To sumarize the work we have produced, we have recorded this video:

To encrypt the messages we have used the algorithm AES-GCM from the WebCrypto
API. We have used JsInterop bindings to call it from our Java classes.

Messages are properly encrypted and decrypted when they are sent and received
by the clients. The texts of a documents are also properly recovered from the
server’s snapshot. Everything seems to run smoothly, except for some annoying
bugs that appear sparsely, and a serious user interface bug that prevents users
that did not created the wave to decrypt its snapshot. My mentor and me think
that we can fix them quickly, just after the program has ended.

How to use it

Running our modified version of Wave does not require any additional
configuration, just use Gradle commands as usual.

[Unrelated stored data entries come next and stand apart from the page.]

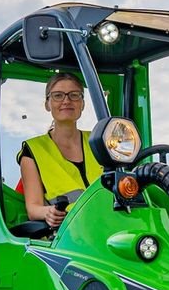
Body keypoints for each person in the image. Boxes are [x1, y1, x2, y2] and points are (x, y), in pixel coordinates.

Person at [18, 72, 105, 229]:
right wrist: (48, 212)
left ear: (83, 103)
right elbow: (33, 208)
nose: (66, 101)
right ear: (47, 104)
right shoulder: (32, 151)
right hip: (68, 234)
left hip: (109, 224)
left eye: (74, 95)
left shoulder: (100, 140)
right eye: (58, 95)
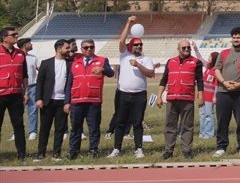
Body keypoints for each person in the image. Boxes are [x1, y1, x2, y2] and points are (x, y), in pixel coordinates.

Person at [108, 16, 154, 159]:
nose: (139, 47)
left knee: (137, 123)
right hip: (123, 94)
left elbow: (151, 74)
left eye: (140, 45)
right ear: (130, 46)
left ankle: (138, 148)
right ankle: (116, 148)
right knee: (120, 122)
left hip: (139, 95)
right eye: (136, 45)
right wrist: (128, 23)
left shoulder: (146, 59)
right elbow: (121, 41)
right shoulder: (124, 55)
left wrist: (139, 65)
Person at [67, 38, 115, 159]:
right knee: (75, 128)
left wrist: (103, 69)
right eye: (86, 47)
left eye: (91, 47)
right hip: (76, 100)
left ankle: (93, 150)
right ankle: (74, 151)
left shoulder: (102, 60)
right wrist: (66, 102)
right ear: (81, 49)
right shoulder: (75, 60)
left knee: (94, 128)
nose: (89, 49)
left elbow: (111, 73)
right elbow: (69, 83)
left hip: (93, 100)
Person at [157, 39, 203, 160]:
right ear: (178, 49)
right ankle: (168, 150)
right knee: (170, 125)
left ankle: (186, 150)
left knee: (187, 126)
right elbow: (164, 79)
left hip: (187, 99)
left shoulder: (196, 62)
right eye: (184, 48)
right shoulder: (170, 61)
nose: (187, 49)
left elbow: (200, 81)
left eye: (188, 47)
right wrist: (159, 96)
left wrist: (200, 96)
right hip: (172, 98)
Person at [213, 26, 240, 157]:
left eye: (238, 37)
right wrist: (224, 82)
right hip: (223, 92)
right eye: (234, 37)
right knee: (222, 121)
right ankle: (221, 146)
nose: (236, 39)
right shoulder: (223, 53)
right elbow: (217, 69)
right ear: (231, 39)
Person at [34, 39, 72, 161]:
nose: (69, 50)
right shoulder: (46, 63)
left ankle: (57, 153)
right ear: (59, 48)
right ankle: (41, 153)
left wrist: (68, 101)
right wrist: (39, 98)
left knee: (60, 129)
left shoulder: (69, 63)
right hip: (47, 101)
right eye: (66, 48)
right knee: (45, 128)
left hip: (62, 101)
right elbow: (39, 82)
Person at [0, 27, 28, 160]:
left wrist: (26, 92)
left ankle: (22, 154)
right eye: (13, 35)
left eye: (17, 34)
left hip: (16, 95)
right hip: (0, 95)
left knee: (18, 125)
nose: (17, 36)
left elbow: (25, 75)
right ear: (4, 38)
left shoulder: (20, 54)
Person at [192, 44, 218, 140]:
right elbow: (199, 57)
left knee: (209, 115)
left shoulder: (216, 71)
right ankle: (202, 133)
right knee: (202, 115)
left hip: (210, 97)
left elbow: (216, 85)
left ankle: (209, 133)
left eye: (210, 57)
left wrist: (215, 97)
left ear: (215, 58)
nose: (209, 58)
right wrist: (195, 47)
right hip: (202, 95)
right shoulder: (208, 66)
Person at [17, 37, 39, 141]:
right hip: (19, 87)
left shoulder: (33, 58)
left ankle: (33, 131)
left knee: (33, 109)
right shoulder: (17, 57)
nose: (32, 44)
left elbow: (40, 69)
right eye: (30, 43)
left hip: (33, 86)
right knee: (17, 110)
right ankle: (16, 132)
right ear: (25, 45)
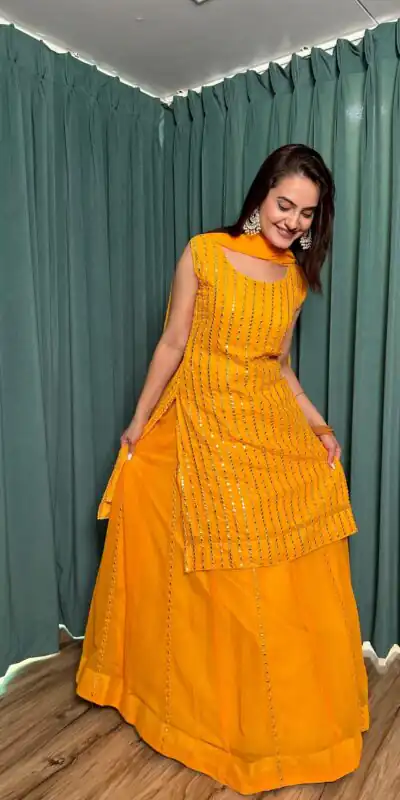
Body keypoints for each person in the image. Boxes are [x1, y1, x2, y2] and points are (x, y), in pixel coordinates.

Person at [76, 144, 369, 795]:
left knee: (276, 574)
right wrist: (137, 421)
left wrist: (319, 425)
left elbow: (281, 368)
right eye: (285, 204)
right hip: (202, 424)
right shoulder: (204, 253)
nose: (292, 221)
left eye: (307, 214)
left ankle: (272, 722)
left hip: (265, 425)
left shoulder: (295, 279)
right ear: (262, 195)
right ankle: (203, 718)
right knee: (217, 581)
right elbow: (173, 342)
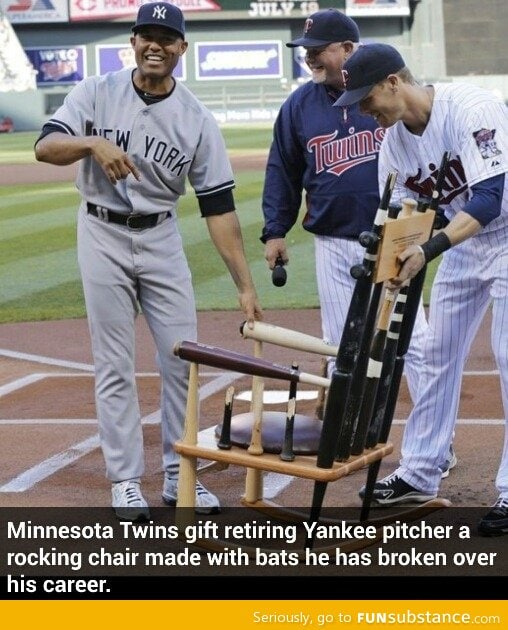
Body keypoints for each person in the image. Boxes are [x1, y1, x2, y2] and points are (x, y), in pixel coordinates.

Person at [34, 2, 262, 522]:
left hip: (161, 239)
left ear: (183, 48)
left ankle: (179, 475)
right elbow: (45, 146)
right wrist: (91, 142)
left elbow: (219, 207)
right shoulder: (95, 92)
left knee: (182, 359)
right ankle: (125, 482)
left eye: (167, 37)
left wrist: (244, 285)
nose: (155, 45)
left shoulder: (197, 120)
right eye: (146, 35)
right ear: (133, 43)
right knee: (113, 363)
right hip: (100, 233)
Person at [336, 43, 508, 536]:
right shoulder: (392, 145)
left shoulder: (471, 109)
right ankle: (420, 471)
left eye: (367, 100)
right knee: (433, 353)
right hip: (460, 242)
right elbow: (404, 218)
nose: (365, 113)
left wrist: (427, 252)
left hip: (502, 231)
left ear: (394, 81)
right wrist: (389, 259)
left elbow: (491, 200)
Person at [260, 8, 441, 454]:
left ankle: (437, 444)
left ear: (348, 48)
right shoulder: (299, 105)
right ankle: (349, 434)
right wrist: (275, 230)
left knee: (414, 344)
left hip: (395, 240)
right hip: (333, 241)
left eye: (318, 50)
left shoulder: (385, 93)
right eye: (305, 52)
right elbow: (283, 169)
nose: (310, 59)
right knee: (342, 345)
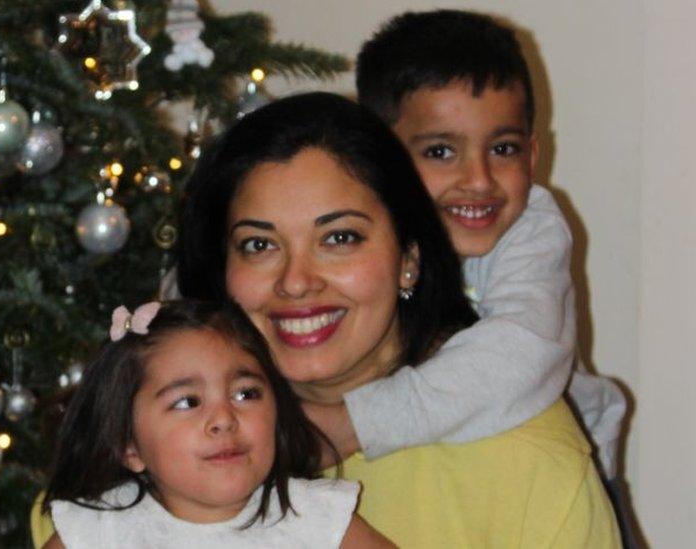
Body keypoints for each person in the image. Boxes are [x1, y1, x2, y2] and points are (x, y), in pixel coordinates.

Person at [177, 91, 620, 546]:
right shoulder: (175, 443)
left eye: (340, 238)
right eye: (258, 245)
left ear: (408, 258)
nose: (296, 282)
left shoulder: (528, 463)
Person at [35, 300, 392, 548]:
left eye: (246, 394)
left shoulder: (316, 518)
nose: (223, 419)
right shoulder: (99, 532)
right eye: (188, 402)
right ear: (129, 446)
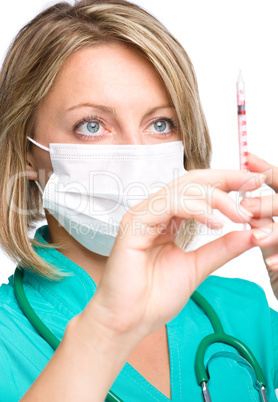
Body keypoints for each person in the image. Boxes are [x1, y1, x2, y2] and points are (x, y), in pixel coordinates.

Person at [0, 0, 277, 401]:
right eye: (91, 126)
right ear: (27, 152)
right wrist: (107, 330)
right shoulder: (8, 341)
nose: (136, 152)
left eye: (160, 124)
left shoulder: (246, 315)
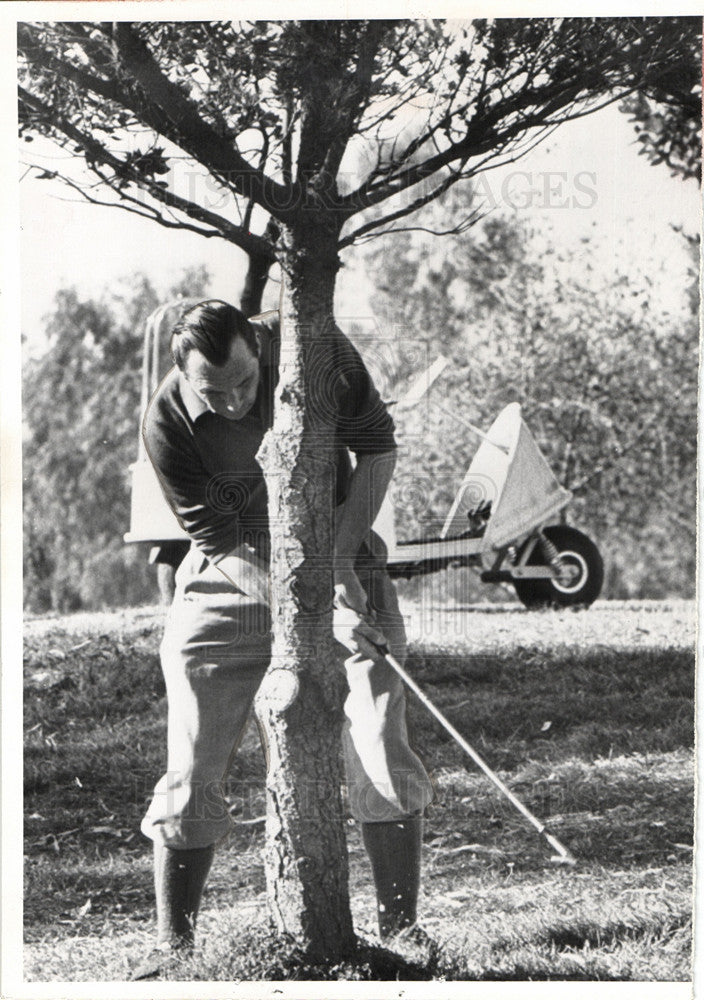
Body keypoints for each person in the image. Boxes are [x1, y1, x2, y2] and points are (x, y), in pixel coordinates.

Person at [132, 300, 433, 978]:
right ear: (184, 377)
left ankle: (403, 933)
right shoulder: (166, 420)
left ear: (258, 346)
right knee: (193, 756)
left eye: (246, 381)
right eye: (217, 391)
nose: (236, 401)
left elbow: (378, 448)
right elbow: (220, 542)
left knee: (381, 734)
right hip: (233, 572)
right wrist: (308, 608)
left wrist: (340, 561)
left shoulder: (316, 354)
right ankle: (172, 948)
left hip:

To compile the code and
run the server use:

$ ./gradlew run

And open the url http://localhost:9898/ with any browser. Once registered and
logged in, use the “New Encrypted Wave” button to create a new encrypted wave.

Encrypted Wave button

In its URL you can see that the new wave’s identifier starts with “ew+” instead
of “w+”, as it is usual in common waves. Also, a symmetric cryptographic key is
attached, after the wave identifier, separated by an exclamation mark (!).

Encrypted Wave URL

The user must preserve that URL (or at least the key part) in order to open the
wave again in the future.

Future work

AES-GCM assures both confidentiality and integrity for the messages written by
the legitimate users, but an attacker who has the control over the server can
still do a lot of harm:

  • Only the text of a document is encrypted, but not other parts like the content
    of its hiperlinks, for example. We should extend the encryption beyond the
    inserted characters.
  • The authentication could also be extended to all the components, not only text
    ones. Also, as the paper states that the history of a document should
    also be authenticaded (see appendix A.2).
  • It is unlikely to hide the structure and format of the document to the server,
    but we may be able to hide some more information, like user’s typing traits.

On the other hand, it is not convenient having users handling symmetric keys by
themselves. Keys should be encrypted and stored in the server as user data. To
do so, we should derive a key from the user’s password using pbkdf2 (available
in the WebCrypto API), to encrypt all the keys a user generates or registers
for her waves.

The users could use public key cryptograpy in order to being able to invite each
other to edit in a wave document. This feature were part of the original plan of
work for this Summer, but we have had not enough time to develop this part.